Preferably, in step S1, the concentration of methanol is 10%. The concentration is the optimum value.

Preferably, in step S1: the pH of the phosphate buffer was 6.0. The pH is the optimum value for a phosphate buffer.

When the concentration of methanol is 10% and the pH value of the phosphate buffer is 6.0, the growth of bacteria can be observed only in 18 hours by adopting the method, and the inoculated Escherichia coli can be identified.

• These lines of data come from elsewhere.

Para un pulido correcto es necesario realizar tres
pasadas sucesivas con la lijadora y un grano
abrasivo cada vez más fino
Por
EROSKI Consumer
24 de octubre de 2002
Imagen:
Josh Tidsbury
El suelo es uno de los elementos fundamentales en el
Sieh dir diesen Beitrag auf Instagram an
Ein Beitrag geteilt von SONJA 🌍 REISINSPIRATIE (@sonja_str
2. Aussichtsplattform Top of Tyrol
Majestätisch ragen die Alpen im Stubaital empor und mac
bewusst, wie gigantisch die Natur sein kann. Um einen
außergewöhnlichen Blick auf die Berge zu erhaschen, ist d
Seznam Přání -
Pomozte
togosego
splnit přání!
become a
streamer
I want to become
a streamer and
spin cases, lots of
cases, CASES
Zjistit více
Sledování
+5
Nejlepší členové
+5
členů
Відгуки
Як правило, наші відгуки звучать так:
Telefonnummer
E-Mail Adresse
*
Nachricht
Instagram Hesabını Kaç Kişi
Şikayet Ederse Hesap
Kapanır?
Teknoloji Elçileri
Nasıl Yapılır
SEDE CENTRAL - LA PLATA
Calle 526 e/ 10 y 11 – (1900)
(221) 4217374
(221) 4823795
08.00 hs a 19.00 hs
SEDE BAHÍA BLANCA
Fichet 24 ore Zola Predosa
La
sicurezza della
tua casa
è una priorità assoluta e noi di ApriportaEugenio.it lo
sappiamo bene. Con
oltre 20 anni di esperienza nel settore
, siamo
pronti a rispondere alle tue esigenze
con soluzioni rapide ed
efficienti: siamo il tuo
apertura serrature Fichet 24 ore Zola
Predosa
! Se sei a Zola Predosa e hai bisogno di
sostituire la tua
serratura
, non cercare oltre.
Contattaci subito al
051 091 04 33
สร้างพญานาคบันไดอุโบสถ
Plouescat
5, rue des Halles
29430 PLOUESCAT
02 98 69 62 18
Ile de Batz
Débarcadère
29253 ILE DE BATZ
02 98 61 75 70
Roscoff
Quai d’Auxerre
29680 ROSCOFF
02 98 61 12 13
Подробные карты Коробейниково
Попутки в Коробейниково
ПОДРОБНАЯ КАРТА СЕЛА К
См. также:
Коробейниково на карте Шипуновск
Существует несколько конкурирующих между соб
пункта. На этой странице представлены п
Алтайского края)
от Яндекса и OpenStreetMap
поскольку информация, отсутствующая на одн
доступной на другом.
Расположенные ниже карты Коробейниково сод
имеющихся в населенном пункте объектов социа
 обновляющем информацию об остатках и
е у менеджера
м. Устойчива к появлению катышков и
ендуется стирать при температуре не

Preferably, step S2 further includes a centrifugation process, and step S2 specifically is: preserving heat, fully dissolving, centrifuging for 4-8 min at a speed of 400-700 r/min, and taking supernatant to obtain the test solution with the antibacterial activity removed. Residual antibacterial active ingredients are better removed by utilizing the centrifugal effect, the purity of the test solution can be higher, and the time spent on detecting the growth of bacteria is only 16 hours.

Preferably, the liquid temperature in steps S1, S2 is 45 ℃. Preferably, in step S2, the time for sufficient dissolution is 30 min.

More preferably, in step S2, the rotation speed of the centrifuge is 500 r/min.

More preferably, in step S2, the time for centrifugation is 5 min.

Compared with the prior art, the invention has the advantages that:

1. aiming at the medicine rifampicin capsule, a method capable of effectively removing and inactivating antibacterial activity is provided, and the inactivation effectiveness and the non-toxicity to microorganisms are confirmed through verification;

2. provides direct guidance for a method for checking microbe limit control bacteria for rifampicin capsules, facilitates the understanding of detection personnel on the basis of the existing Chinese pharmacopoeia (2015 edition), and provides an effective reference scheme.

Detailed Description

The technical solutions of the present invention will be described clearly and completely below, and it should be understood that the described embodiments are only a part of the embodiments of the present invention, and not all of the embodiments. All other embodiments, which can be derived by a person skilled in the art from the embodiments given herein without making any creative effort, shall fall within the protection scope of the present invention.